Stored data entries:
________

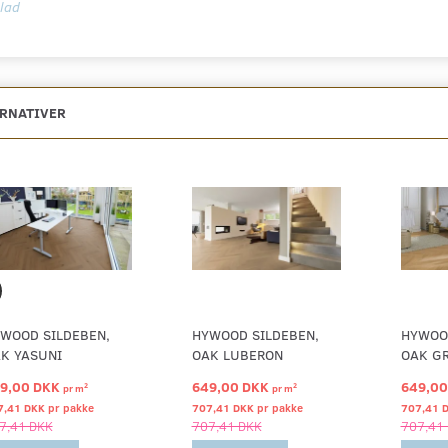
lad
ERNATIVER
WOOD SILDEBEN,
HYWOOD SILDEBEN,
HYWOO
K YASUNI
OAK LUBERON
OAK G
9,00 DKK
649,00 DKK
649,0
2
2
pr
m
pr
m
7,41 DKK pr
pakke
707,41 DKK pr
pakke
707,41 
7,41 DKK
707,41 DKK
707,41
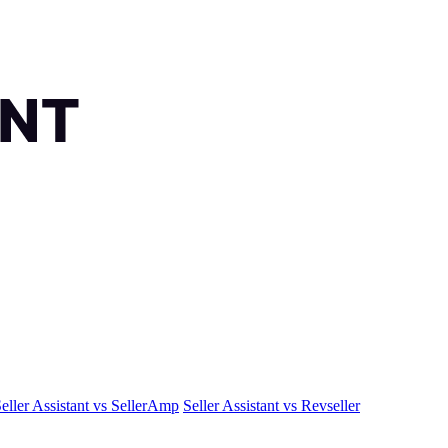
eller Assistant vs SellerAmp
Seller Assistant vs Revseller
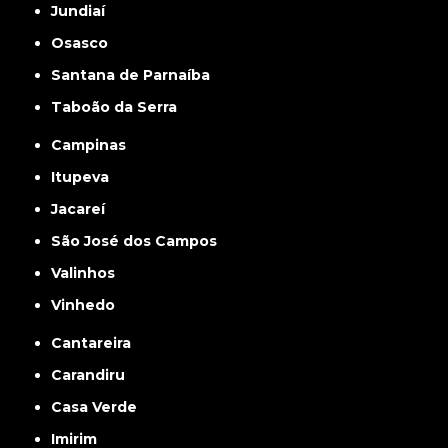
Jundiaí
Osasco
Santana de Parnaíba
Taboão da Serra
Campinas
Itupeva
Jacareí
São José dos Campos
Valinhos
Vinhedo
Cantareira
Carandiru
Casa Verde
Imirim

________

Assignment: Emit the lines of the data above from the one containing "OAK LUBERON" through its final line, both endpoints included. Pictures do not belong in the output.

Written solution:
OAK LUBERON
OAK G
9,00 DKK
649,00 DKK
649,0
2
2
pr
m
pr
m
7,41 DKK pr
pakke
707,41 DKK pr
pakke
707,41 
7,41 DKK
707,41 DKK
707,41
eller Assistant vs SellerAmp
Seller Assistant vs Revseller
Jundiaí
Osasco
Santana de Parnaíba
Taboão da Serra
Campinas
Itupeva
Jacareí
São José dos Campos
Valinhos
Vinhedo
Cantareira
Carandiru
Casa Verde
Imirim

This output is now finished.